Well, this won’t work, for a start:

  $select = "SELECT password FROM members WHERE password = ?;";
  $stmt = $db_handle->prepare($select);

  $stmt->bind_param("s", $_POST['password']);

You’re trying to retrieve the user by their plain-text password, even though you now store the password as a hash. Normally you’d retrieve the user by their username, or their email address, whatever it is it has to be something you can store in plain text.

And then a bit later

 if ($row && password_verify($_POST['$password'], ($row['member_password']))) {

Is your password stored in member_password or password? If it’s in member_password your first query is probably giving an error message because of the invalid column name. You could trap that by looking at what comes back in $result instead of just using it and presuming it’s worked.

The blank screen is hard to explain, it depends on what code you have after the code you posted. If the user isn’t found, you assign a value to $message but you don’t show where you output that.

1 Like

Okay gotcha. So then how do I “retrieve” the user by username, and then compare passwords (which is the problem I’m trying to fix)?

The password is stored in the DB under members > member_password. There is no more PHP after that code. It goes right to the HTML portion.

I’m at a complete loss. I even dabbled back with md5 to encrypt the password and couldn’t that to work either, and that was from my original “working” code, before I tried to integrate with the “remember me” code.

Instead of selecting the password in your WHERE clause, you’d just replace it with the username column.

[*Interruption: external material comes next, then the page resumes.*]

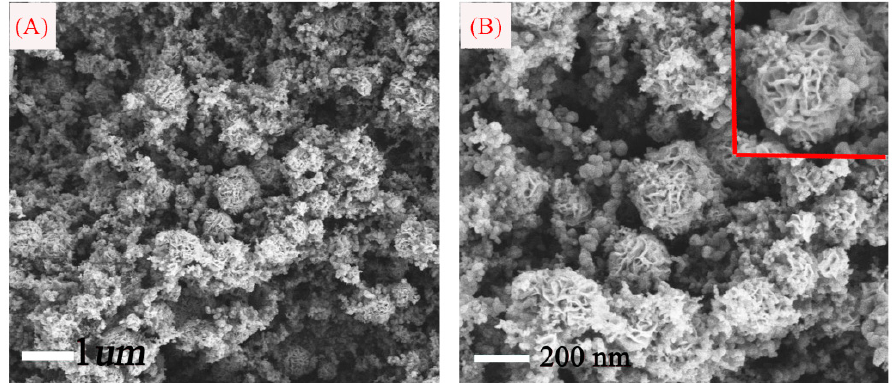
Figure 2. SEM images of MoS 2 /C nanocomposites at different magnification: 1000 magnification ( A ) and 20,000 magnification ( B ).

Then you’d just have to get the password column and compare it with the unhashed password.

You shouldn’t have been using MD5. It’s completely different and it’s much much more weaker. Since you’re trying to get on the right foot, here is something to keep you reminded of how these hashing functions work.

password_hash() takes in 3 arguments, but the last one is optional. First argument is always the unhashed password. Second argument is always the password algorithm. This algorithm is always a constant. The third argument is an array and it’s the cost. The higher the cost, the more resource this function takes, but the harder it’ll take a hacker to crack those passwords. The lower the cost, the less resource it uses and the weaker the password gets. It’ll depend on you to determine which cost you’ll need. Or you can just keep it at the default which is 10. This function should return a string data type starting with $2y.

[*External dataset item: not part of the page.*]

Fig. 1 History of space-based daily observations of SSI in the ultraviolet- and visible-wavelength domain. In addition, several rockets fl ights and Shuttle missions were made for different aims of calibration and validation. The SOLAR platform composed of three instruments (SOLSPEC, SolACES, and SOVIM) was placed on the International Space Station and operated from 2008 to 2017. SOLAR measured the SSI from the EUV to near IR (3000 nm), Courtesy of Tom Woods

password_verify() takes in only 2 arguments. First argument is always the unhashed password. Second argument is always the password from the database. This function should return a Boolean data type.

To figure out which to use, it’s not that hard. You have to just remember that if you’re inserting or updating into the database, you always want to run the password_hash() function. If you’re trying to figure out if the password matches, you run the password_verify() function.